Sunday, January 31, 2010

A Fop Amongst Football Fans

In Knoxville Tennessee, the love of University of Tennessee football approaches near-religious fervor. "Go Big Orange" is intoned with the intensity of "Give us Barrabas" which a similar mob chanted back in antiquity. Car dealers peddle orange and white automobiles, including Winebagos, the riverside has special rental docks for people to bring their cabin cruisers to games, and one store specializes in selling Orange and White coffins. On game days, nine out of ten vehicles careening down the street are plastered with orange-and-white UT logos while flapping orange-and-white streamers in the wind like the tassels of some color-clueless stripper. Vol Fever is both epidemic and expected of Tennesseans.

I confess here I have never once attended a UT game. I've never worn Orange-and White. My indifference borders on ignorance. In my home town of Knoxville, this indifference separated me from the majority of my fellow man. When I was bold enough to express my indifference, the most common reaction was shock, followed by the question "Where are you from?" When I answered I was a born and inbred Knoxvillian, I was usually met with skepticism. No TRUE Knoxvillian could remain aloof from the allure of Vol Fever. I must be a clandestine Clemson or Florida agent sent in to disrupt the harmonious clan. I was not Of the Body. I was Alien. By not buying wholeheartedly into Vol fever and "supporting my team," I was supporting The Enemy.

The truth was, I wasn't supporting anyone. I truly didn't care about sports. I still don't. As an opera-loving, literature-devouring, sports-indifferent fop, I could care less about the Vols, the tribulations of their coaches, the monosyllabic mumblings of their quarterback, and the close runner-up in Vol Fever, the Lady Vols and their scary mannish Coach.

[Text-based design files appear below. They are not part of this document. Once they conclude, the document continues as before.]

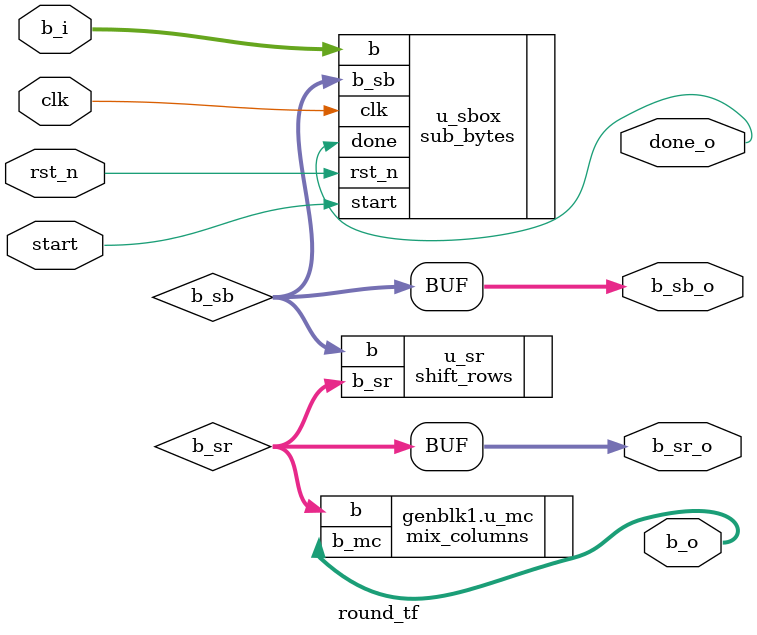
<source format=sv>
module round_tf #( 
    parameter bit EN_MC = 1 // enable mix columns
  )(
    input  logic clk,
    input  logic rst_n,
    input  logic start,
    input  logic [127:0] b_i,
    output logic [127:0] b_sb_o,
    output logic [127:0] b_sr_o,
    output logic [127:0] b_o,
    output logic done_o
  );
  
    logic [127:0] b_sb; // b_sb = in s-box
    
    sub_bytes #(
      .WIDTH(128)
    )  
    u_sbox(
      .clk(clk),
      .rst_n(rst_n),
      .start(start),
      .b(b_i),
      .b_sb(b_sb),
      .done(done_o)
    );
    
    assign b_sb_o = b_sb;
    
    logic [127:0] b_sr; // b_sr = b_sb shift rows
    shift_rows u_sr(
        .b(b_sb),
        .b_sr(b_sr)
    );

    assign b_sr_o = b_sr;
    
    generate
      if (EN_MC) begin
        mix_columns u_mc (
          .b    (b_sr),
          .b_mc (b_o)
        );
      end else begin : MC_BYPASS
        assign b_o = b_sr;
      end
    endgenerate

  endmodule
</source>
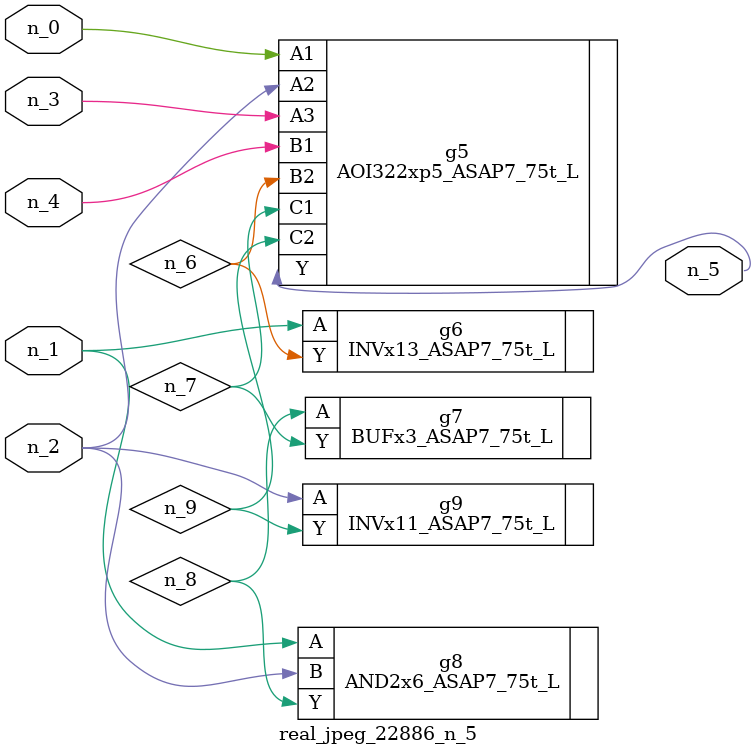
<source format=v>
module real_jpeg_22886_n_5 (n_4, n_0, n_1, n_2, n_3, n_5);

input n_4;
input n_0;
input n_1;
input n_2;
input n_3;

output n_5;

wire n_8;
wire n_6;
wire n_7;
wire n_9;

AOI322xp5_ASAP7_75t_L g5 ( 
.A1(n_0),
.A2(n_2),
.A3(n_3),
.B1(n_4),
.B2(n_6),
.C1(n_7),
.C2(n_9),
.Y(n_5)
);

INVx13_ASAP7_75t_L g6 ( 
.A(n_1),
.Y(n_6)
);

AND2x6_ASAP7_75t_L g8 ( 
.A(n_1),
.B(n_2),
.Y(n_8)
);

INVx11_ASAP7_75t_L g9 ( 
.A(n_2),
.Y(n_9)
);

BUFx3_ASAP7_75t_L g7 ( 
.A(n_8),
.Y(n_7)
);


endmodule
</source>
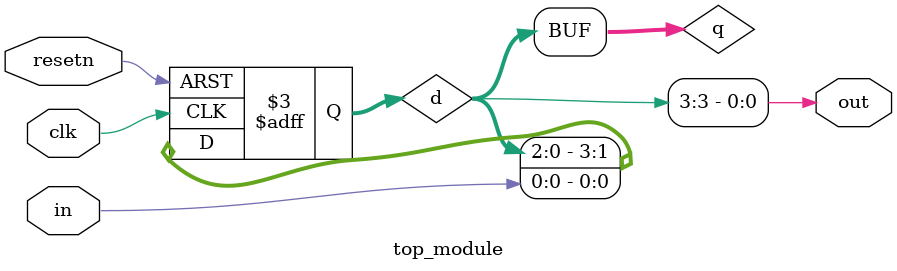
<source format=sv>
module top_module (
	input clk,
	input resetn,
	input in,
	output out
);

reg [3:0] d;
wire [3:0] q;

always @(posedge clk or negedge resetn) begin
	if (~resetn) begin
		d <= 4'b0;
	end else begin
		d <= {d[2:0], in};
	end
end

assign q = d;

assign out = q[3];

endmodule

</source>
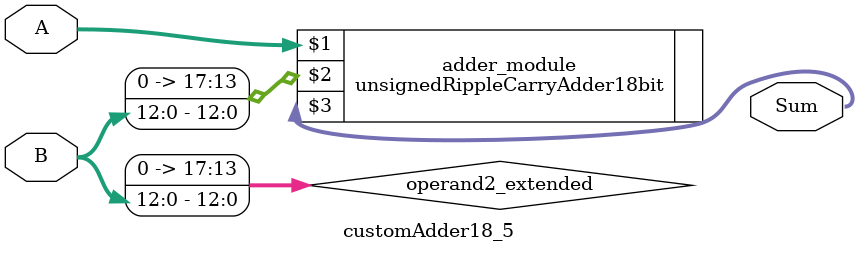
<source format=v>

module customAdder18_5(
                    input [17 : 0] A,
                    input [12 : 0] B,
                    
                    output [18 : 0] Sum
            );

    wire [17 : 0] operand2_extended;
    
    assign operand2_extended =  {5'b0, B};
    
    unsignedRippleCarryAdder18bit adder_module(
        A,
        operand2_extended,
        Sum
    );
    
endmodule
        
</source>
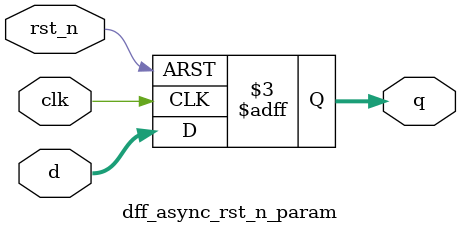
<source format=v>
module dff_async_rst_n_param
#(
    parameter WIDTH = 8,
    RESET = 8'b0
)
(
    input clk,
    input rst_n,
    input [WIDTH - 1 : 0] d,
    output reg [WIDTH - 1 : 0] q
);
    always @ (posedge clk or negedge rst_n)
        if (!rst_n)
            q <= RESET;
        else
            q <= d;
endmodule
</source>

This indifference almost endangered my very life on more than one occasion. I'm serious. In the eyes of the most extreme Vols fan, I was worse than a traitor, I was supporting "the enemy"--which was usually embodied in Clemson or worse, Florida. You see, the Civil War mentality easily transferred to College football. The South did indeed rise again, Not in Confederate Gray this time but in garish Orange-and White.

These New Rebels take this stuff seriously, and none more than those whom could never have passed the academic requirements to even go to the University to begin with. I mean the pickup truck driving, gunrack-toting "Go Vols" bellowing, whiskey drinking wife-beating thin-skinned hot-tempered East Tennessean I hope stays within the borders of Knoxville, or at least never ventures any further north than Lexington KY.

One thing though--I did net a hefty profit from my activities card each semester when I was a UT student by selling it to a friend of mine so he could purchase football tickets at a discount.

So I moved to Indiana thinking I got away from it all, and here all they talk about it Bobby Knight. Alas. But at least there isn't a death penalty for not caring about it.

1 comment:

  1. Having now lived in Florida for a decade after growing up in Knoxville, I still cringe a little every time I see the occasional SUV roll by with the orange "Power T" sticker.